Given passage

▼

What’s more, the success of the 21st will largely dictate the film’s future syndication across the county. If it does well, there will be more shows in theaters. If it doesn’t, off to TV and DVD land. So… buy a damn ticket! Buy two. Buy tickets for your family, your friends. Buy em as a gift. Buy two hundred and host an I.O.U.S.A. party at your local theater.
No kidding, we need your help. This will be the public’s first and maybe only shot at seeing the film on the big screen. Spread the word, and find out where you can see I.O.U.S.A. here.
“The ‘smart money’ is getting out of, or selling short, the long Treasury bond,” reports our strategic short seller Dan Amoss from the Investment Symposium in Vancouver. If there was a theme to the 2007 conference, it was to buy gold. Looking back… that was a pretty good move. This year, the theme, by far, is short U.S. bonds.
“Since bond prices move in the opposite direction of yields, shorting Treasuries means you’re betting that rates will rise. This doesn’t mean you think the Federal Reserve will hike interest rates. The Fed does not currently influence long-term interest rates. Foreign creditors and bond fund managers do.
“Those who advocate shorting bonds are saying that foreign holders of U.S. dollar assets are getting nervous about U.S. dollar inflation. If these investors grow more concerned about inflation over the next couple of years — as they should — they will not buy bonds as aggressively as they had in the past. Instead of habitually buying low-yielding bonds, they will wait until prices fall (and yields rise), thus demanding higher rates to compensate for the risk of future inflation.”
Dan gave his subscribers not one, but two ways to short the long-term bond market. For his advice, along with the rest of his high-performance short advice, get your copy of Strategic Short Report.
Also, you can get yourself a recording of our annual event, here.
The stock market seems a bit worried about the above news today. The Dow opened down about 40 points or so this morning and is down 150 points as we write. The big market story today is the impending float of private equity giants Kohlberg Kravis Roberts. KKR originally filed to go public in June 2007, but was likely put off by rival Blackstone’s spectacularly horrible IPO. Evidently, KKR sees today as a more favorable time to float, and plans to do so by the fourth quarter.
"I do not think that the head winds have diminished," said Minneapolis Fed Presdient Gary Stern today. "If anything, I think that they are picking up a little steam." In an interview with the FT, the Fed president said he expects “some disappointments in the next two or three quarters in terms of growth… It is a little bit more of an open question on inflation."
Bank-to-business lending is drying up. Commercial business loans and commercial paper issuance have declined 3% over the last year. That might not seem like much, but it’s a $90 billion decline… the biggest of its kind since 2001.
New home sales fell 0.6% in June, a 33% year-over-year decline. The median new home price fell too, says the Commerce Department, by 2%, to $230,900. The latest government data showed a continued deepening in the housing bust… coupled with the existing home sales data released Thursday, a bottom to this bust is still nowhere in sight.
But there were some silver linings to the latest new home sales report. It would appear the pullback in housing starts has finally hit the glut of vacant homes… the supply of new homes fell to 426,000. That’s the lowest level since 2004, the 14th straight monthly decline and the biggest year-over-year drop in 45 years.
Still… there’s a 10-month supply of new homes on the market.

▲

Data supplied
▼

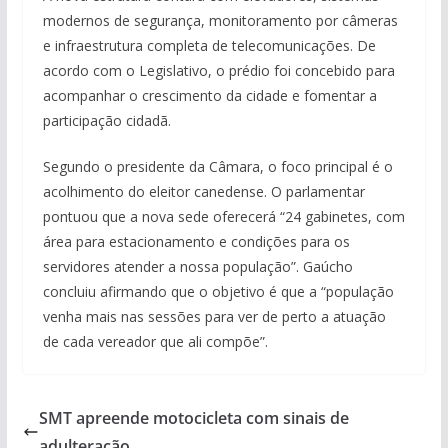
modernos de segurança, monitoramento por câmeras
e infraestrutura completa de telecomunicações. De
acordo com o Legislativo, o prédio foi concebido para
acompanhar o crescimento da cidade e fomentar a
participação cidadã.
Segundo o presidente da Câmara, o foco principal é o
acolhimento do eleitor canedense. O parlamentar
pontuou que a nova sede oferecerá “24 gabinetes, com
área para estacionamento e condições para os
servidores atender a nossa população”. Gaúcho
concluiu afirmando que o objetivo é que a “população
venha mais nas sessões para ver de perto a atuação
de cada vereador que ali compõe”.
SMT apreende motocicleta com sinais de
adulteração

▲

Exercise set
(1) Please rewrite the paragraph of the market commentary above that begins "But there were some silver linings" as a short bulleted list, keeping its main facts.
(2) Answer these from the market commentary above, one line each:
(a) What was the theme of the 2007 Investment Symposium conference?
(b) By what percentage and dollar amount have commercial business loans and commercial paper issuance declined over the last year?
(c) What median new home price does the Commerce Department report?

Answers
(1)
- The latest new home sales report had some positives.
- The pullback in housing starts appears to have finally hit the glut of vacant homes.
- The supply of new homes fell to 426,000, the lowest level since 2004.
- It was the 14th straight monthly decline and the biggest year-over-year drop in 45 years.

(2)
(a) Buy gold.
(b) 3%, a $90 billion decline.
(c) $230,900.